## [WHAT IS EXPECTED]
Return, word for word, every line that follows.

## [INFORMATION SHOWN]
<<<<

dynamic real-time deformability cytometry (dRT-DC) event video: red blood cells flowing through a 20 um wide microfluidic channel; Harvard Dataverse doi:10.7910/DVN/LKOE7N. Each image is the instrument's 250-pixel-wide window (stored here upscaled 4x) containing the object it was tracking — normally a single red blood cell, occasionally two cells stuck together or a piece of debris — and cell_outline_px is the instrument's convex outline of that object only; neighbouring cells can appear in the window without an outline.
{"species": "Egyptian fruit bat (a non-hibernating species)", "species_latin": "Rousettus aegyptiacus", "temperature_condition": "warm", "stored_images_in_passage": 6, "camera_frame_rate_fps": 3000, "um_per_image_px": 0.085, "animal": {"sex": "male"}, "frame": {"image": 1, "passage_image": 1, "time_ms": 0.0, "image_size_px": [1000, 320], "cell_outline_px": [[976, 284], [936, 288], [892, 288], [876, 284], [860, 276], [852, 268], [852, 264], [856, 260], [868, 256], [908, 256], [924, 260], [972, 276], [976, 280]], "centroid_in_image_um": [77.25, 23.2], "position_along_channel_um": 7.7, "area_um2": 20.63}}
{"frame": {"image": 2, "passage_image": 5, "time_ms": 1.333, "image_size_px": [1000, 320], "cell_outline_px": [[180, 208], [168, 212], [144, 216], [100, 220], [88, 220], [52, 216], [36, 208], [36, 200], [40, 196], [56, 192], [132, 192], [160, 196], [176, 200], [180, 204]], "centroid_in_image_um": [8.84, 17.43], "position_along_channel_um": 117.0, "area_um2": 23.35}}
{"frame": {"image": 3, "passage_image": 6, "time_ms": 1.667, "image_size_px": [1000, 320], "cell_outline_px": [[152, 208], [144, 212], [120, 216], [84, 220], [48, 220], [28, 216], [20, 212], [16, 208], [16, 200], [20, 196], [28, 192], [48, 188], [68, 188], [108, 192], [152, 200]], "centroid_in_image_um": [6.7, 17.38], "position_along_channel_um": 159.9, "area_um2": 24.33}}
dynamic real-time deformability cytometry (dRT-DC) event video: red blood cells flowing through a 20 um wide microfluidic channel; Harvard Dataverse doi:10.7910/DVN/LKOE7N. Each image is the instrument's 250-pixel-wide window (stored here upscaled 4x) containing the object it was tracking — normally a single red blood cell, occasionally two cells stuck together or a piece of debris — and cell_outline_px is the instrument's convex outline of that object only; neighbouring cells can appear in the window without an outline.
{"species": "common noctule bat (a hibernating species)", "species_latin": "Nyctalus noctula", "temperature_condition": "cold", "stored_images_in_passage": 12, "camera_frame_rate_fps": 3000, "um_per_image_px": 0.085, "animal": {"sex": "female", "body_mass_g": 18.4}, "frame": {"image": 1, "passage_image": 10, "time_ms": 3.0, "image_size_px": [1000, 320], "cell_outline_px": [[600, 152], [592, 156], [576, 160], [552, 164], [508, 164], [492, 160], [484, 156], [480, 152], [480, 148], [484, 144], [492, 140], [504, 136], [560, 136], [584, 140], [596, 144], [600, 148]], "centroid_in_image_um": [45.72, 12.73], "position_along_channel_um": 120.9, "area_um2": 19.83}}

>>>>

## [IN RESPONSE]
dynamic real-time deformability cytometry (dRT-DC) event video: red blood cells flowing through a 20 um wide microfluidic channel; Harvard Dataverse doi:10.7910/DVN/LKOE7N. Each image is the instrument's 250-pixel-wide window (stored here upscaled 4x) containing the object it was tracking — normally a single red blood cell, occasionally two cells stuck together or a piece of debris — and cell_outline_px is the instrument's convex outline of that object only; neighbouring cells can appear in the window without an outline.
{"species": "Egyptian fruit bat (a non-hibernating species)", "species_latin": "Rousettus aegyptiacus", "temperature_condition": "warm", "stored_images_in_passage": 6, "camera_frame_rate_fps": 3000, "um_per_image_px": 0.085, "animal": {"sex": "male"}, "frame": {"image": 1, "passage_image": 1, "time_ms": 0.0, "image_size_px": [1000, 320], "cell_outline_px": [[976, 284], [936, 288], [892, 288], [876, 284], [860, 276], [852, 268], [852, 264], [856, 260], [868, 256], [908, 256], [924, 260], [972, 276], [976, 280]], "centroid_in_image_um": [77.25, 23.2], "position_along_channel_um": 7.7, "area_um2": 20.63}}
{"frame": {"image": 2, "passage_image": 5, "time_ms": 1.333, "image_size_px": [1000, 320], "cell_outline_px": [[180, 208], [168, 212], [144, 216], [100, 220], [88, 220], [52, 216], [36, 208], [36, 200], [40, 196], [56, 192], [132, 192], [160, 196], [176, 200], [180, 204]], "centroid_in_image_um": [8.84, 17.43], "position_along_channel_um": 117.0, "area_um2": 23.35}}
{"frame": {"image": 3, "passage_image": 6, "time_ms": 1.667, "image_size_px": [1000, 320], "cell_outline_px": [[152, 208], [144, 212], [120, 216], [84, 220], [48, 220], [28, 216], [20, 212], [16, 208], [16, 200], [20, 196], [28, 192], [48, 188], [68, 188], [108, 192], [152, 200]], "centroid_in_image_um": [6.7, 17.38], "position_along_channel_um": 159.9, "area_um2": 24.33}}
dynamic real-time deformability cytometry (dRT-DC) event video: red blood cells flowing through a 20 um wide microfluidic channel; Harvard Dataverse doi:10.7910/DVN/LKOE7N. Each image is the instrument's 250-pixel-wide window (stored here upscaled 4x) containing the object it was tracking — normally a single red blood cell, occasionally two cells stuck together or a piece of debris — and cell_outline_px is the instrument's convex outline of that object only; neighbouring cells can appear in the window without an outline.
{"species": "common noctule bat (a hibernating species)", "species_latin": "Nyctalus noctula", "temperature_condition": "cold", "stored_images_in_passage": 12, "camera_frame_rate_fps": 3000, "um_per_image_px": 0.085, "animal": {"sex": "female", "body_mass_g": 18.4}, "frame": {"image": 1, "passage_image": 10, "time_ms": 3.0, "image_size_px": [1000, 320], "cell_outline_px": [[600, 152], [592, 156], [576, 160], [552, 164], [508, 164], [492, 160], [484, 156], [480, 152], [480, 148], [484, 144], [492, 140], [504, 136], [560, 136], [584, 140], [596, 144], [600, 148]], "centroid_in_image_um": [45.72, 12.73], "position_along_channel_um": 120.9, "area_um2": 19.83}}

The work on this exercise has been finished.